We have a mutual respect for each other as women that makes our relationship one of the most successful in my life. I wanted my daughter to become a strong woman. I wanted her to have pride in herself and be able to stand securely on her own two feet. Not to have to depend on a man to support her financially only to join with a man for love and companionship. The key to that was education and belief in herself. Many obstacles fell in the way of her path toward achieving these goals. And they were HUGE obstacles. None I could have ever foreseen happening. I had to make sacrifices for her that I wasn’t prepared for and she had to make sacrifices that she should have never had to make. When her father got so gravely hurt and she became his caregiver it would have been easy for her to abandon her goals of education and try to get a small paying job to help while she caregived him.
I was adamant that NOT happen. You must continue your studies I said. What do you do when in five years your father is not here and you are left with nothing for yourself? I said to her. There was one thing her father and I did agree on and that was this girl had the smarts to achieve whatever she put her mind to. It was a brain that should not go to waste. She just had way too much to offer. I knew I had to help to make sure that she could go on and get her education. Easy?? A big fat NO ! It was hard work for her. She almost lost her mind many times throughout the course of her studies. And so did I. I was running the race with her. Helping with her father as much as I could. Working long hours to help with expenses. Trying to talk with my daughter and COMMUNICATE. Never stop talking. Take the time.

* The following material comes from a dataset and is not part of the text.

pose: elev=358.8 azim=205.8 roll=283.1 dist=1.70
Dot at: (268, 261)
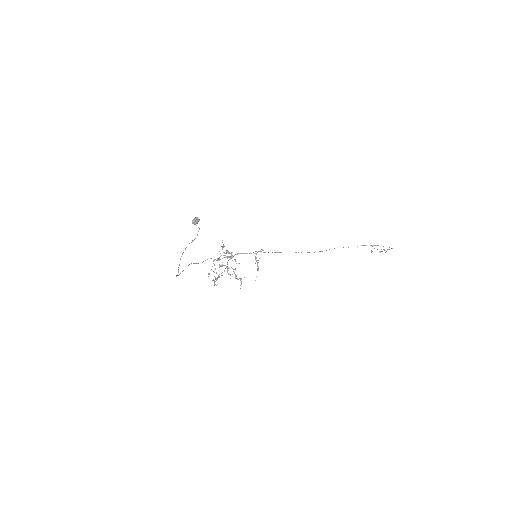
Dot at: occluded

The same with your spouse. So easy to fall into the day to day. So easy to think you’re on the same page and then all of a sudden to find out your not. Make that time to just really listen to each other and really understand what that person you share your life with really is feeling. Even if at times you don’t think they will want to hear your feelings, you still must listen. Not in judgment but with understanding.
These are lessons I continue to learn. Easy to go off the path. But much easier when you get back on the right path. The riches that you can share when you communicate in all your important relationships are so abundant!
Communication, understanding and the ability to not judge. I see, far too often, people's biggest obstacle to communication is expecting others to have the same point of view and if they don't they must be "wrong" or "weird". No matter what it is, religious beliefs, parenting beliefs or political. I think being willing to accept that your opinion is simply that, yours. And to accept and appreciate other people for having their OWN opinion is the key. If something wouldn't hurt you, doesn't mean you should expect it won't hurt others. Love you mom!!!